(Recorded data)
►
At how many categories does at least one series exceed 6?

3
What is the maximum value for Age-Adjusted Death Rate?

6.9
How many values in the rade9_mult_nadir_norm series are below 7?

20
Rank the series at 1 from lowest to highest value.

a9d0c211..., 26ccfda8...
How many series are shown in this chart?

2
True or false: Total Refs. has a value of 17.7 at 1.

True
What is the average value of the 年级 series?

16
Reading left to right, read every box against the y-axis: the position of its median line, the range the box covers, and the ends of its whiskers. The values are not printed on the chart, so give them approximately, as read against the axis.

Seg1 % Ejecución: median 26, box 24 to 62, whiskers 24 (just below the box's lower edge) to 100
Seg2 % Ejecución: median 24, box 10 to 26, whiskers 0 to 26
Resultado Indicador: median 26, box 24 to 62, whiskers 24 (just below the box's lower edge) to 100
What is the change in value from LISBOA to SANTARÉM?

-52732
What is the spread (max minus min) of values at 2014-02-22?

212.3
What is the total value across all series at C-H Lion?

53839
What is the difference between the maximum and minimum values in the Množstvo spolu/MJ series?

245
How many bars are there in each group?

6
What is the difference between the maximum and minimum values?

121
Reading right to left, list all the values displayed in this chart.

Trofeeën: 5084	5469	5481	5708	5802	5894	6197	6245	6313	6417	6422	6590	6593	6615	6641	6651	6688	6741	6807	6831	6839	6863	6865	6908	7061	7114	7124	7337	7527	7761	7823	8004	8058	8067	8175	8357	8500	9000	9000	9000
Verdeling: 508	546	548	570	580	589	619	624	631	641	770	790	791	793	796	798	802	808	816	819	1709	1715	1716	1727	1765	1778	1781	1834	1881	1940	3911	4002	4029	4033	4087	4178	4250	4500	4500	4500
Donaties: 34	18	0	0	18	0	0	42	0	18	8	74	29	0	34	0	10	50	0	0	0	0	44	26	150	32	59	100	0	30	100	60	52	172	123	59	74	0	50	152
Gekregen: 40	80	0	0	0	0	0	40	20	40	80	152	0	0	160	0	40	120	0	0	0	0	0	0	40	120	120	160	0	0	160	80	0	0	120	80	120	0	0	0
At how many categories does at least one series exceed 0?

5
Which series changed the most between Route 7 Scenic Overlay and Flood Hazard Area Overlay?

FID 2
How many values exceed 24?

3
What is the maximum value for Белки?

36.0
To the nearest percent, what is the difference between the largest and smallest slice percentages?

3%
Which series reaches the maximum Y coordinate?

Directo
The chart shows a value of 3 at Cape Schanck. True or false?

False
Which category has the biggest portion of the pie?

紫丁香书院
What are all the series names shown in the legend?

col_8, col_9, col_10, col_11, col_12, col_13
◄
INSTRUCTION:
Reproduce the material from its beginning through the line containing "What is the spread", replacing "series" with "data set" and leaving everything else unchanged.

WRITTEN ANSWER:
At how many categories does at least one data set exceed 6?

3
What is the maximum value for Age-Adjusted Death Rate?

6.9
How many values in the rade9_mult_nadir_norm data set are below 7?

20
Rank the data set at 1 from lowest to highest value.

a9d0c211..., 26ccfda8...
How many data set are shown in this chart?

2
True or false: Total Refs. has a value of 17.7 at 1.

True
What is the average value of the 年级 data set?

16
Reading left to right, read every box against the y-axis: the position of its median line, the range the box covers, and the ends of its whiskers. The values are not printed on the chart, so give them approximately, as read against the axis.

Seg1 % Ejecución: median 26, box 24 to 62, whiskers 24 (just below the box's lower edge) to 100
Seg2 % Ejecución: median 24, box 10 to 26, whiskers 0 to 26
Resultado Indicador: median 26, box 24 to 62, whiskers 24 (just below the box's lower edge) to 100
What is the change in value from LISBOA to SANTARÉM?

-52732
What is the spread (max minus min) of values at 2014-02-22?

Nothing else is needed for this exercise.